The Upper House descended into a shouting match today after Opposition Senator Damion Crawford charged that many people who have criticised Prime Minister Andrew Holness have been arrested.

A chorus of objections came from the government side with Kamina Johnson Smith, leader of Government Business, leading the charge.

After a lengthy exchange Crawford eventually recanted.

Debating the Appropriations Bill, Crawford sought to defend his colleague Julian Robinson in the Lower House who presented a table with significant percentage increases in the price of basic food items over the period 2016 to 2020. 

Robinson’s percentage numbers were challenged by Finance Minister Dr Nigel Clarke who claimed they were inflated.

"I was privy to the information that Julian Robinson received from one popular food retailer with multiple branches across the country," he said.

"I am also aware of the name of the food retail entity but the entity has asked that its name be not released. Like many other entities, like many other individuals, the entity and its operators are afraid of government 'badness'," Crawford said.

The Opposition senator said that "the Government badness" has been a feature of the approach of the JLP Government.

Heckled by government members Crawford added: "You embraced a song called ‘Government Badness - Andrew Holness’, so you speak to the things you embraced."

"Many who have criticised Mr Holness have been arrested and publicised on the Internet," said Crawford.

His comment was interrupted by a seemingly incensed Johnson Smith who rose on a point of order.

"This senator is misleading the House and he must withdraw those allegations. They are untrue, they are baseless and they should be withdrawn; they should not remain on the record of his honourable chamber,” she said.

Senate President Tom Tavares Finson would then intervene.

"You have made an allegation against the prime minister of this country and you are either going to withdraw it or substantiate it," he said.

At first, Crawford resisted the call to withdraw his controversial remarks.

However, he was pushed by Government senators Charles Sinclair and Don Wehby to retract.

“There has been nobody who has been arrested for criticising the prime minister,” Sinclair declared.

Crawford retorted: “I could speak to an individual who had to come on social media and apologise...”.

But Tavares Finson would have none of it.

“I am not concerned with what is happening on social media, I am concerned about what is happening here and you are imputing motive to a member of the House of Parliament,” the Senate President charged.

Declaring that he was rising on a point of order for the first time in his second stint as senator, Wehby said: “We have to remember that we have an international audience also, that statement is very damaging not only to the prime minister but to the country of Jamaica.”

Signalling that he would move on, Crawford was met with a chorus of ‘No’s’ from members on the government benches who demanded a retraction of his comment about Holness.

Leader of Opposition Business Peter Bunting said he was not sure what his colleague was being asked to withdraw.

Tavares Finson responded: “He has made an allegation that anybody who criticises the prime minister is arrested.”

Bunting sought to clarify, saying Crawford made a statement of fact.

“He said that persons who had criticised the prime minister were arrested.

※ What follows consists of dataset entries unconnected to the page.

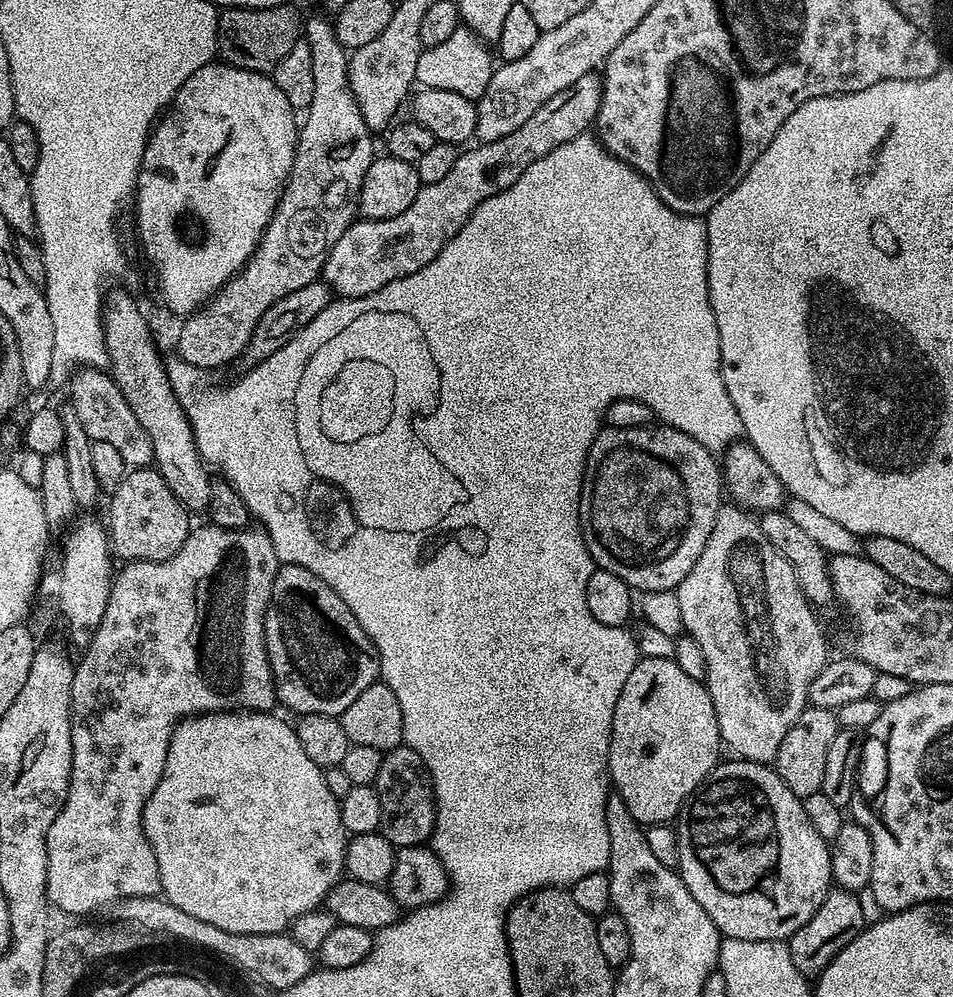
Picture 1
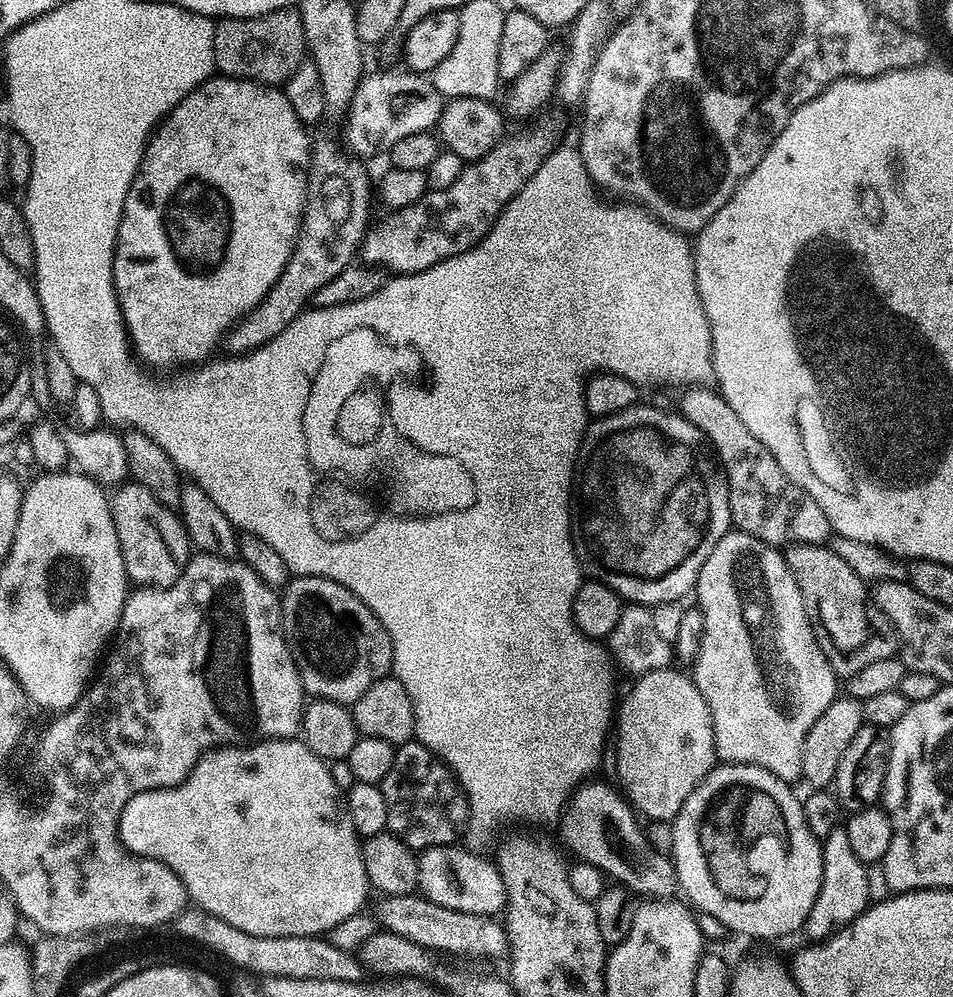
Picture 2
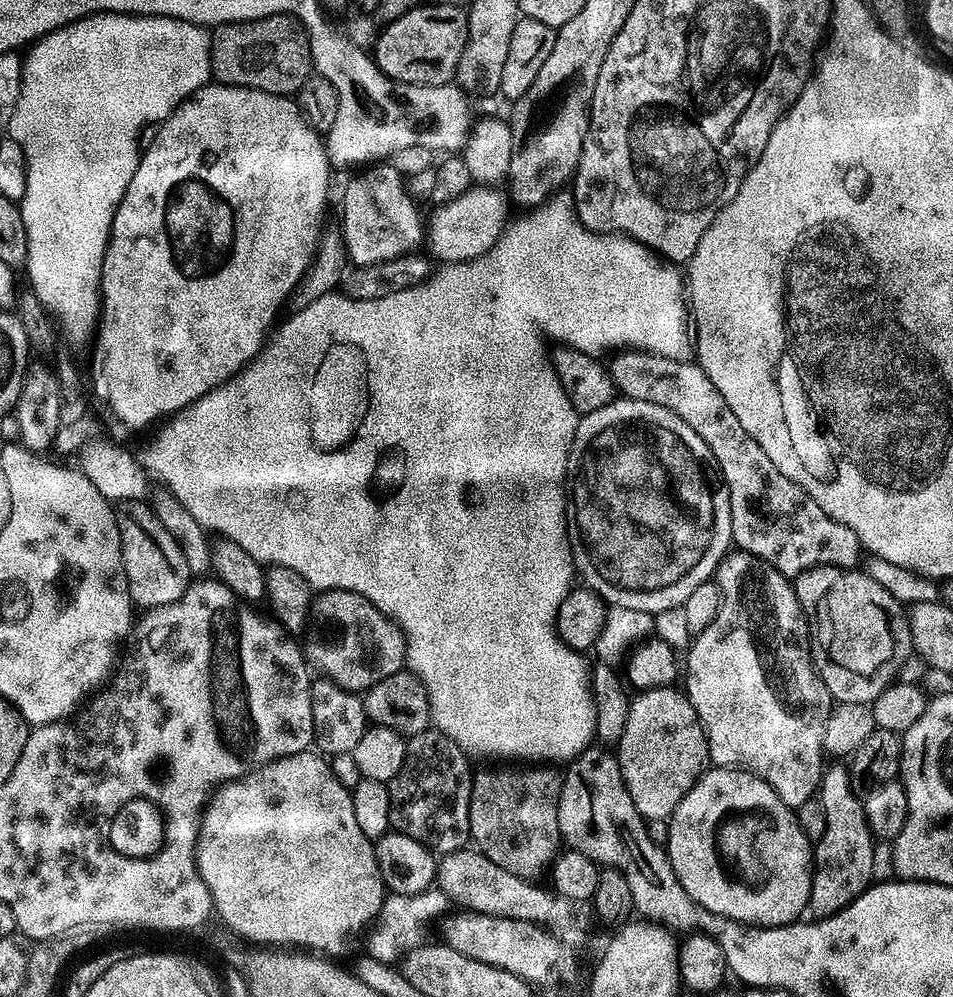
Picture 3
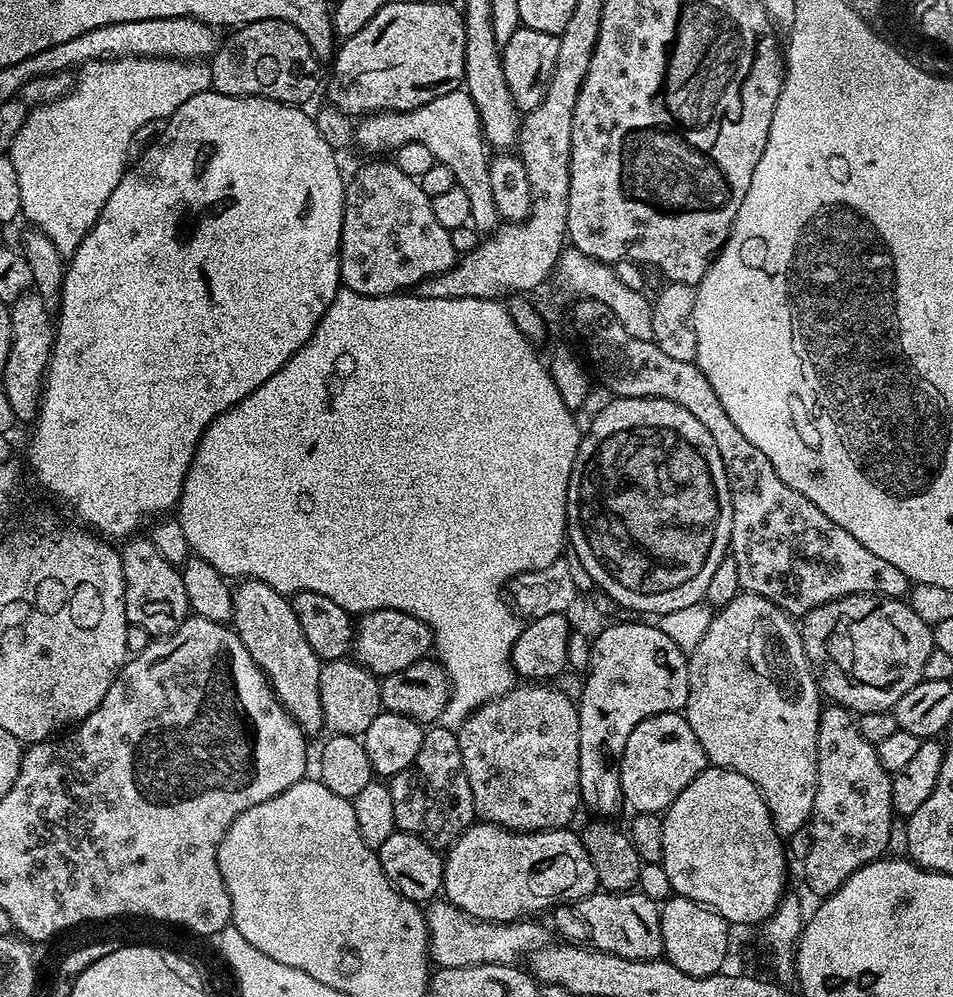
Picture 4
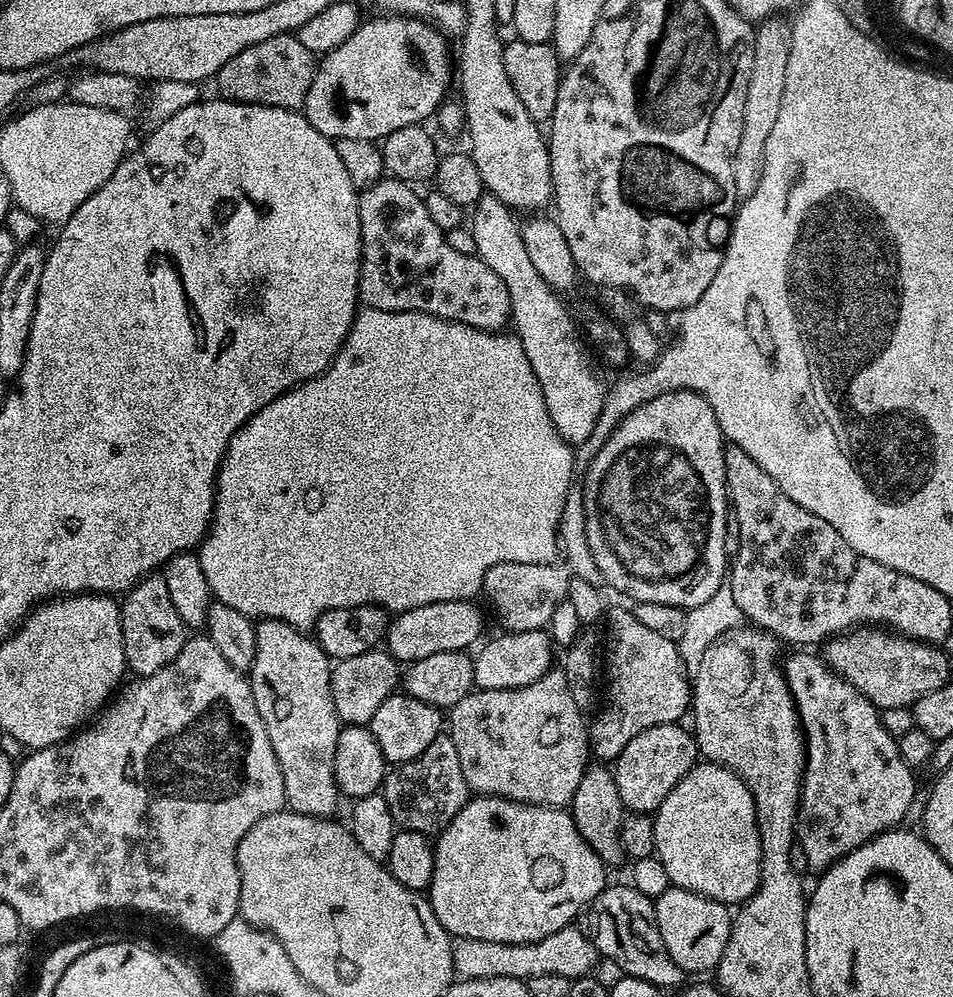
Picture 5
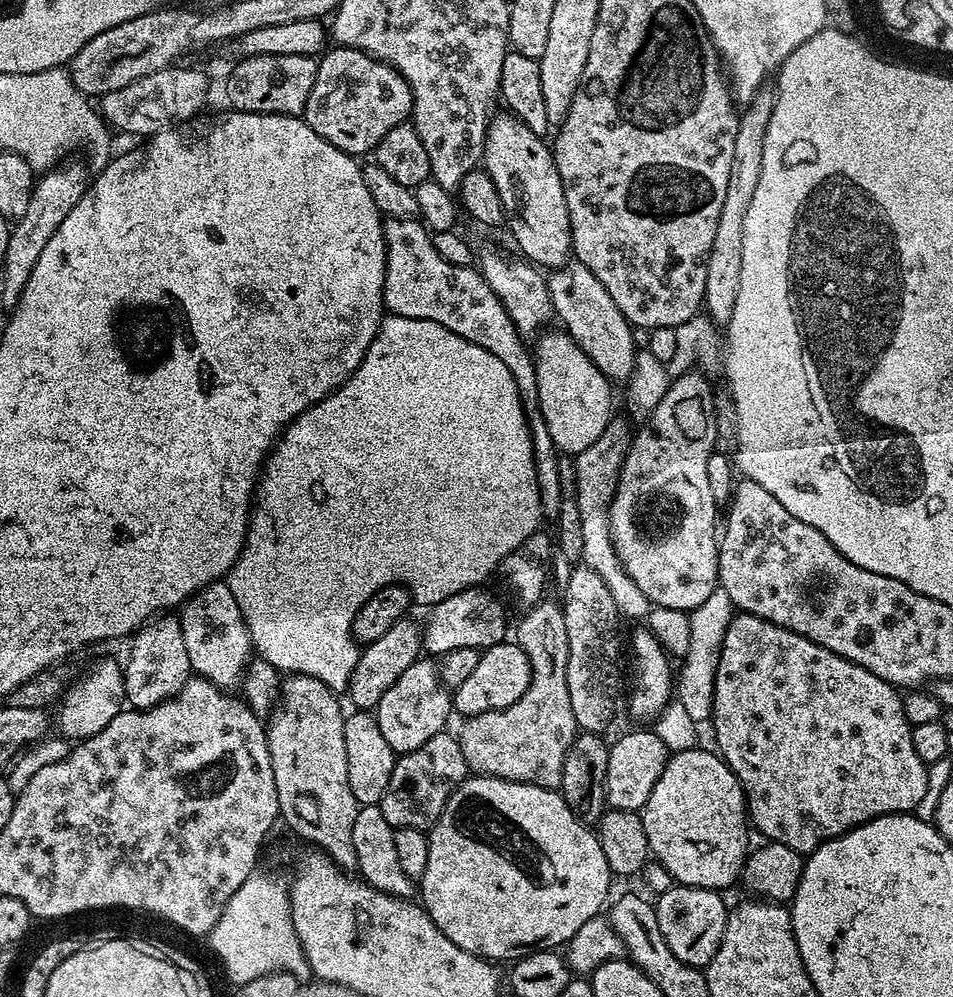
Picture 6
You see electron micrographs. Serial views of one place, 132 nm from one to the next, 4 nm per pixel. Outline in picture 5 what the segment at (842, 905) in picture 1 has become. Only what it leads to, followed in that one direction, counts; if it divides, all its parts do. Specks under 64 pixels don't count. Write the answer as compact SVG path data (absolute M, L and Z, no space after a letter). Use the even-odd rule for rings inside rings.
M796 650L792 657L783 661L784 676L788 679L788 689L792 695L793 702L796 703L796 713L800 719L800 727L804 729L804 775L800 785L800 805L796 807L796 843L800 844L802 850L806 852L808 867L813 873L819 874L825 868L830 867L834 862L838 862L846 854L850 854L858 846L862 846L868 840L873 840L876 836L881 836L884 832L893 831L897 826L903 825L906 818L906 810L910 807L910 802L918 798L916 792L917 773L908 767L908 763L902 758L902 754L896 745L897 737L891 736L882 726L880 721L881 709L872 705L869 700L862 695L857 688L850 686L839 674L824 663L819 655L811 656L811 651Z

That is a statement of fact – that is not in dispute,” said the Leader of Opposition Business.

“No matter how you spin it Mr Bunting, it was said within a context,” the president replied.

Later, senator Lambert Brown sought to defend Crawford urging the president to consult Hansard – the verbatim records of Parliament.

"It can’t be denied Mr President that some people who have criticised the prime minister have been arrested. We must avoid this road to dictatorship,” said Brown.

Crawford later said he had no intention to impute any motive in his remarks about the prime minister.

“If that be the case, withdraw the statement and let us move on,” said Tavares Finson.

“But mi neva say it sah. Alright. Withdrawn! Move on!” Crawford said.